Please reproduce every line of the data below verbatim, from the first line through the last.

§ **DATASET**
--- START ---

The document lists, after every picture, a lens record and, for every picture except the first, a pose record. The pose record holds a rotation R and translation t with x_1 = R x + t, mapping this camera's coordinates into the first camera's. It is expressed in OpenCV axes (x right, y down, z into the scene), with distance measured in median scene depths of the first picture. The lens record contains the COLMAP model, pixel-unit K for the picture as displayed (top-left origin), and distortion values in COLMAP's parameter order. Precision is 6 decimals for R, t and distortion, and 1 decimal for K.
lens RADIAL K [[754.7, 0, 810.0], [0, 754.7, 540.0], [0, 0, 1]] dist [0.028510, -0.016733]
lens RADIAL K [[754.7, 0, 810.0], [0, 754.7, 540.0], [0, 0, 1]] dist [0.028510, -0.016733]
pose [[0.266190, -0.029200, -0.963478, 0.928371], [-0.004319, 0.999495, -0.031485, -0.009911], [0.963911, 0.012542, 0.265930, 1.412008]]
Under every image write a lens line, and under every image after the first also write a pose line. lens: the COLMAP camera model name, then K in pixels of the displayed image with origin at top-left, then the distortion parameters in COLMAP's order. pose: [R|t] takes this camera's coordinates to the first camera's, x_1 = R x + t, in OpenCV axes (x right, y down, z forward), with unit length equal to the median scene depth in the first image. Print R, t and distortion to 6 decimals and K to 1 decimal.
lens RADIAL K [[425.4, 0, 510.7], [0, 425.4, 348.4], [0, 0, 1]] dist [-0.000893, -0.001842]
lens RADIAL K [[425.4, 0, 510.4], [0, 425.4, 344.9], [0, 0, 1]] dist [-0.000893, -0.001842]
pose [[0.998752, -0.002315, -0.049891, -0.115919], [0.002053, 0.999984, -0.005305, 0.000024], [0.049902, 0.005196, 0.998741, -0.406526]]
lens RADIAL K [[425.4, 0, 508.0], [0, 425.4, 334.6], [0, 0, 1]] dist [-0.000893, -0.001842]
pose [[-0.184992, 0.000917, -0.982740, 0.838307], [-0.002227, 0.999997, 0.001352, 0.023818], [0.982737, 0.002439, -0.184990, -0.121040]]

--- END ---

§ **ANSWER BELOW**
The document lists, after every picture, a lens record and, for every picture except the first, a pose record. The pose record holds a rotation R and translation t with x_1 = R x + t, mapping this camera's coordinates into the first camera's. It is expressed in OpenCV axes (x right, y down, z into the scene), with distance measured in median scene depths of the first picture. The lens record contains the COLMAP model, pixel-unit K for the picture as displayed (top-left origin), and distortion values in COLMAP's parameter order. Precision is 6 decimals for R, t and distortion, and 1 decimal for K.
lens RADIAL K [[754.7, 0, 810.0], [0, 754.7, 540.0], [0, 0, 1]] dist [0.028510, -0.016733]
lens RADIAL K [[754.7, 0, 810.0], [0, 754.7, 540.0], [0, 0, 1]] dist [0.028510, -0.016733]
pose [[0.266190, -0.029200, -0.963478, 0.928371], [-0.004319, 0.999495, -0.031485, -0.009911], [0.963911, 0.012542, 0.265930, 1.412008]]
Under every image write a lens line, and under every image after the first also write a pose line. lens: the COLMAP camera model name, then K in pixels of the displayed image with origin at top-left, then the distortion parameters in COLMAP's order. pose: [R|t] takes this camera's coordinates to the first camera's, x_1 = R x + t, in OpenCV axes (x right, y down, z forward), with unit length equal to the median scene depth in the first image. Print R, t and distortion to 6 decimals and K to 1 decimal.
lens RADIAL K [[425.4, 0, 510.7], [0, 425.4, 348.4], [0, 0, 1]] dist [-0.000893, -0.001842]
lens RADIAL K [[425.4, 0, 510.4], [0, 425.4, 344.9], [0, 0, 1]] dist [-0.000893, -0.001842]
pose [[0.998752, -0.002315, -0.049891, -0.115919], [0.002053, 0.999984, -0.005305, 0.000024], [0.049902, 0.005196, 0.998741, -0.406526]]
lens RADIAL K [[425.4, 0, 508.0], [0, 425.4, 334.6], [0, 0, 1]] dist [-0.000893, -0.001842]
pose [[-0.184992, 0.000917, -0.982740, 0.838307], [-0.002227, 0.999997, 0.001352, 0.023818], [0.982737, 0.002439, -0.184990, -0.121040]]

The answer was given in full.